Versement de l’indemnité de fin de mission : conditions et exceptions

Destinée à compenser la précarité de l’emploi, l’indemnité de fin de mission peut être attribuée à un travailleur temporaire qui termine un contrat. Dans certains cas, l’indemnité de fin de mission ne peut pas être versée. L’article L 1251-33 du Code du travail précise ces situations :

  • conclusion d’un contrat de travail à durée indéterminée (CDI) avec l’entreprise utilisatrice immédiatement après la fin de la mission ;
  • conclusion d’un contrat de travail temporaire pour des périodes passées en formation, en bilan de compétence ou en action de validation de l’expérience (contrat de mission-formation) ;
  • contrat de travail temporaire rompu à l’initiative du salarié de manière anticipée, pendant ou après la période d’essai ;
  • rupture du contrat par le salarié au-delà de la durée minimale avant la réalisation de l’objet pour lequel il est conclu, avant le retour du salarié remplacé ou avant l’arrivée effective du salarié ;
  • contrat de travail temporaire rompu de manière anticipée pour faute grave ou pour cas de force majeure ;

A noter, si la rupture du contrat a lieu durant la période de renouvellement, l’IFM est supprimée sur la totalité du contrat et non pas sur la part qui correspond à la période de renouvellement inachevée.

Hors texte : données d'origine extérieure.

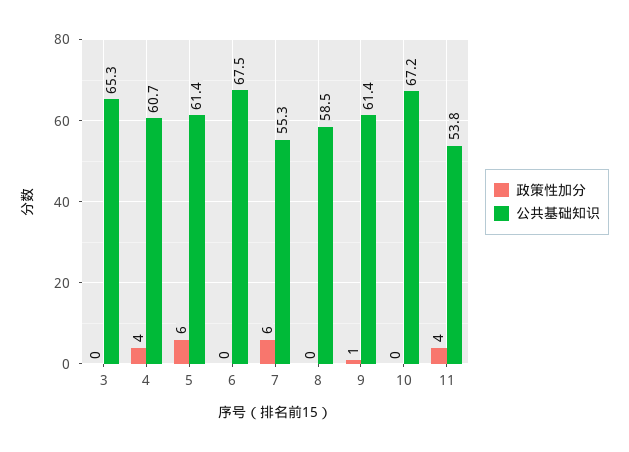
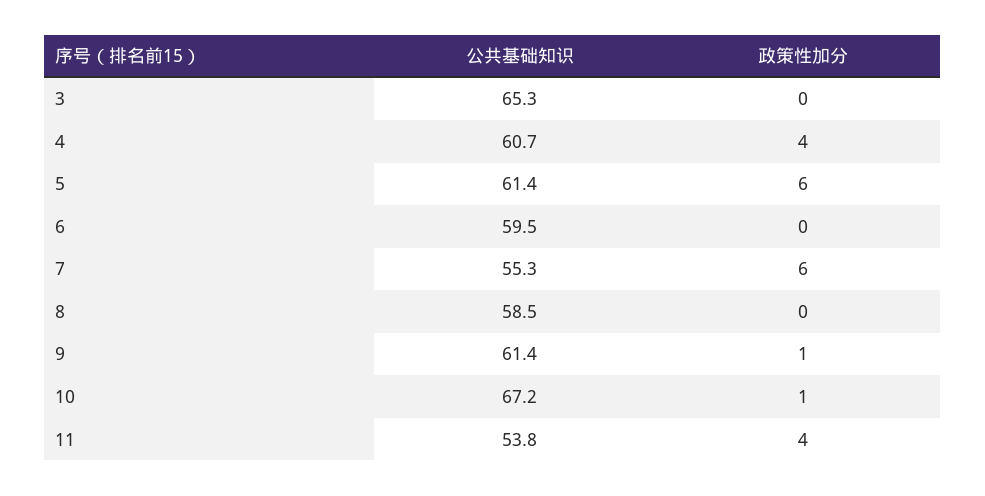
公共基础知识, 6: 67.5 -> 59.5
政策性加分, 10: 0 -> 1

Dans le cas où la mission est interrompue à l’initiative de l’entreprise utilisatrice, l’entreprise de travail temporaire est tenue d’effectuer de paiement de l’indemnité de fin de mission.

Montant de l’indemnité

Selon l’article L 1251-32 du Code du travail, le montant de l’indemnité de fin de mission est au minimum égal à 10 % de la rémunération totale brute due au salarié. Au même titre que l’indemnité de congés payés, l’IFM vient en complément du dernier salaire versé. Elle est assujettie aux cotisations de sécurité sociale, à la CSG et à la CRDS, et son montant doit être pris en compte dans le calcul de l’indemnité compensatrice de congés payés.

Mention obligatoire dans le contrat d’intérim

L’indemnité de fin de mission doit obligatoirement être mentionnée dans le contrat de mission. En l’absence de mention, la Justice peut requalifier le contrat de travail temporaire en CDI, alors même que des indemnités ont bien été versées.

Dans le cas d’une embauche immédiate à l’issue de la mission d’intérim, l’IFM n’est pas due. Cependant, les tribunaux apprécient de façon très stricte cette condition d’immédiateté.

Dès lors que la réponse du salarié intervient après la fin de la mission, l’employeur est tenu de verser une indemnité, même si la promesse d’embauche a été formulée pendant l’intérim. Pour éviter cette situation, l’employeur doit prévoir dans sa promesse d’embauche un délai maximum de réponse qui expirera avant la fin de la mission du salarié.